### Assignment
Pictures do not belong in the copy. Return all of the entries exactly.

### Stored items
###

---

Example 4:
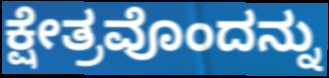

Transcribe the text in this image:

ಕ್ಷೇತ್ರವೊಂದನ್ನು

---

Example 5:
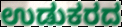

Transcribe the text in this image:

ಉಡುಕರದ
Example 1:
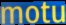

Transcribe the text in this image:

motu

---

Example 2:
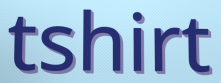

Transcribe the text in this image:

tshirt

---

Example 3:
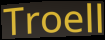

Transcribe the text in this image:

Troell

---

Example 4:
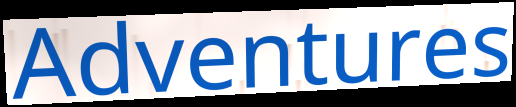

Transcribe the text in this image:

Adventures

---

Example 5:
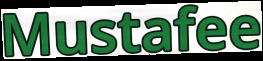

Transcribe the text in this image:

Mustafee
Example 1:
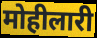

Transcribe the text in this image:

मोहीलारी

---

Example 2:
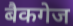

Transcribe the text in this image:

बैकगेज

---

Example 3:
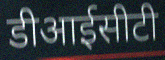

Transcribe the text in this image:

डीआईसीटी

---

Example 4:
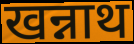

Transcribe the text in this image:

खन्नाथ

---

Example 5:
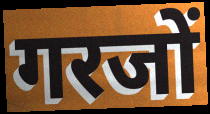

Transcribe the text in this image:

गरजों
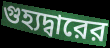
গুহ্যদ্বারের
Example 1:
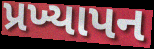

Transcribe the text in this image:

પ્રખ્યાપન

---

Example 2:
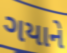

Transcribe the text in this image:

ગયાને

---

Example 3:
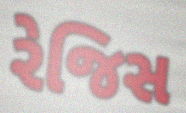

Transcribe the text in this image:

###

### Result of this exercise
---

Example 4:

Transcribe the text in this image:

ಕ್ಷೇತ್ರವೊಂದನ್ನು

---

Example 5:

Transcribe the text in this image:

ಉಡುಕರದ
Example 1:

Transcribe the text in this image:

motu

---

Example 2:

Transcribe the text in this image:

tshirt

---

Example 3:

Transcribe the text in this image:

Troell

---

Example 4:

Transcribe the text in this image:

Adventures

---

Example 5:

Transcribe the text in this image:

Mustafee
Example 1:

Transcribe the text in this image:

मोहीलारी

---

Example 2:

Transcribe the text in this image:

बैकगेज

---

Example 3:

Transcribe the text in this image:

डीआईसीटी

---

Example 4:

Transcribe the text in this image:

खन्नाथ

---

Example 5:

Transcribe the text in this image:

गरजों
গুহ্যদ্বারের
Example 1:

Transcribe the text in this image:

પ્રખ્યાપન

---

Example 2:

Transcribe the text in this image:

ગયાને

---

Example 3:

Transcribe the text in this image:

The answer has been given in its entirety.